Exercise brief: Pull out every line from the items below and reproduce each one unchanged, character for character.

Stored data:

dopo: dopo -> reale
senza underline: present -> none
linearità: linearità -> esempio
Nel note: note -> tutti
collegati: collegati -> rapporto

Solved exercise:
dopo: dopo -> reale
senza underline: present -> none
linearità: linearità -> esempio
Nel note: note -> tutti
collegati: collegati -> rapporto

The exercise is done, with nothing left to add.